Impute, join, and upsert using SQL and Python
Company: Capital One
Role: Data Scientist
Category: Data Manipulation (SQL/Python)
Difficulty: Medium
Interview Round: Technical Screen
Write both SQL and Python (pandas) to complete the following data-manipulation tasks. Assume today is 2025-09-01 for any time filters.
Schema:
customers(customer_id INT, signup_date DATE, age INT, tier TEXT)
events(event_id INT, customer_id INT, event_date DATE, event_type TEXT, amount DECIMAL(10,2))
staging_events(event_id INT, customer_id INT, event_date DATE, event_type TEXT, amount DECIMAL(10,2))
payments(payment_id INT, customer_id INT, payment_date DATE, amount DECIMAL(10,2))
Sample data (minimal):
customers
+-------------+-------------+-----+--------+
| customer_id | signup_date | age | tier |
+-------------+-------------+-----+--------+
| 1 | 2025-08-20 | 34 | gold |
| 2 | 2025-08-28 | NULL| silver |
| 3 | 2025-08-29 | 27 | silver |
| 4 | 2025-08-30 | NULL| bronze |
+-------------+-------------+-----+--------+
events
+----------+-------------+-------------+------------+--------+
| event_id | customer_id | event_date | event_type | amount |
+----------+-------------+-------------+------------+--------+
| 10 | 1 | 2025-08-28 | purchase | 120.00 |
| 11 | 2 | 2025-08-30 | purchase | 80.00 |
| 12 | 2 | 2025-09-01 | refund | -20.00 |
| 13 | 3 | 2025-08-26 | purchase | 60.00 |
| 14 | 4 | 2025-08-27 | page_view | NULL |
+----------+-------------+-------------+------------+--------+
staging_events
+----------+-------------+-------------+------------+--------+
| event_id | customer_id | event_date | event_type | amount |
+----------+-------------+-------------+------------+--------+
| 12 | 2 | 2025-09-01 | refund | -20.00 |
| 15 | 1 | 2025-08-31 | purchase | 120.00 |
+----------+-------------+-------------+------------+--------+
payments
+------------+-------------+--------------+--------+
| payment_id | customer_id | payment_date | amount |
+------------+-------------+--------------+--------+
| 100 | 1 | 2025-08-31 | 120.00 |
| 101 | 3 | 2025-08-31 | 60.00 |
+------------+-------------+--------------+--------+
Tasks:
A) Impute missing ages in customers using the median age within tier, falling back to the global median if a tier’s median is null; return customer_id and imputed_age.
B) Upsert from staging_events into events: insert rows whose event_id does not exist in events; if an event_id exists in both with different values, keep a single row with the latest event_date and its values; return the deduplicated events table.
C) For the last 7 days inclusive (2025-08-26 to 2025-09-01), compute per-tier net revenue where purchase amounts are positive and refund amounts are negative; exclude non-monetary events (like page_view); use imputed_age and restrict to customers aged 18–65; return tier, total_revenue_7d, and customer_count_7d.
D) Compute 7-day retention: among customers with a monetary event in the last 7 days, what fraction also had any event in the prior 7-day window (2025-08-19 to 2025-08-25)?

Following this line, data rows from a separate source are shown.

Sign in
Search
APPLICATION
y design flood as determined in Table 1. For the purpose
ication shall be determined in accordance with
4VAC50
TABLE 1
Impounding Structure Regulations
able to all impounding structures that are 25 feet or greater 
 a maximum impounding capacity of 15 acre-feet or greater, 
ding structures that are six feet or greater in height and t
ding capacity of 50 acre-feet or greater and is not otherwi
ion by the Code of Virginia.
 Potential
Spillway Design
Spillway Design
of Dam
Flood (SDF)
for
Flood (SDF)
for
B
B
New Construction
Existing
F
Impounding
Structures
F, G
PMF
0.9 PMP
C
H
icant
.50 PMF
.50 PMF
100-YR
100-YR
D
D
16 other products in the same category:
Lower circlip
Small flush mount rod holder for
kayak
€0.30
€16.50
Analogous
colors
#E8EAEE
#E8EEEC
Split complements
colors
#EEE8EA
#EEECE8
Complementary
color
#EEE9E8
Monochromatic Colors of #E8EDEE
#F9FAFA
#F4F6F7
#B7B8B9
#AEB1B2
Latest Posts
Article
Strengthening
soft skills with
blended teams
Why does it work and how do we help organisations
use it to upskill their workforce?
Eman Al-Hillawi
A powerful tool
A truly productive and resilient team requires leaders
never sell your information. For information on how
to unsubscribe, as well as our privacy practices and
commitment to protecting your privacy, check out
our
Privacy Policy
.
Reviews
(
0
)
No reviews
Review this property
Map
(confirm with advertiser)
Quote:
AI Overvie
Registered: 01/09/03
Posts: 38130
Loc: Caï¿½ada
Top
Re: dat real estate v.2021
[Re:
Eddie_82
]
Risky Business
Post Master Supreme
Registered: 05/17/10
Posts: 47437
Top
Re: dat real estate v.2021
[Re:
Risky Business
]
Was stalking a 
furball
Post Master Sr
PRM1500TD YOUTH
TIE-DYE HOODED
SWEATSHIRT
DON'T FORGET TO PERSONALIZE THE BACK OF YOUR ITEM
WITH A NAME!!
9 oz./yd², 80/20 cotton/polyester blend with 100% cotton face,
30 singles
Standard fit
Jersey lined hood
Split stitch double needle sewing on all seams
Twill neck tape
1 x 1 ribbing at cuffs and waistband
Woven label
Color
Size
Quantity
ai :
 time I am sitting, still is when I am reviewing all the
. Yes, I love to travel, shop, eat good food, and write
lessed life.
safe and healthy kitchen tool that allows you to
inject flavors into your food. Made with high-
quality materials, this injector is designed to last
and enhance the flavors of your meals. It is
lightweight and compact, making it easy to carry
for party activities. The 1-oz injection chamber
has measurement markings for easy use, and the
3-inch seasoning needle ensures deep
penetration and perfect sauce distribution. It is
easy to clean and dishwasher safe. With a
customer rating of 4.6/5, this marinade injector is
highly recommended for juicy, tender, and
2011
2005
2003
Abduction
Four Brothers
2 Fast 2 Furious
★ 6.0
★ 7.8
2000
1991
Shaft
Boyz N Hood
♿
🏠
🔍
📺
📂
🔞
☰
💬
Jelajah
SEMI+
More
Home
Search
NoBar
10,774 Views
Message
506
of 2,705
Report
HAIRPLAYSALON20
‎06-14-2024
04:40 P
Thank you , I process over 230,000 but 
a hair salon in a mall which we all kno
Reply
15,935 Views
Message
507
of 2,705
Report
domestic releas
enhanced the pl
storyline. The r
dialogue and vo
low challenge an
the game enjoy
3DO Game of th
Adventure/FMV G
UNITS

Return one row per tier with retention_rate. Provide both SQL and pandas solutions; state any indexing choices and how you would test correctness.
Quick Answer: This question evaluates SQL and pandas proficiency in data manipulation tasks including missing-value imputation, tiered aggregation, joins and upsert/deduplication, time-windowed revenue computation, cohort retention analysis, and handling of monetary versus non-monetary events within a relational schema.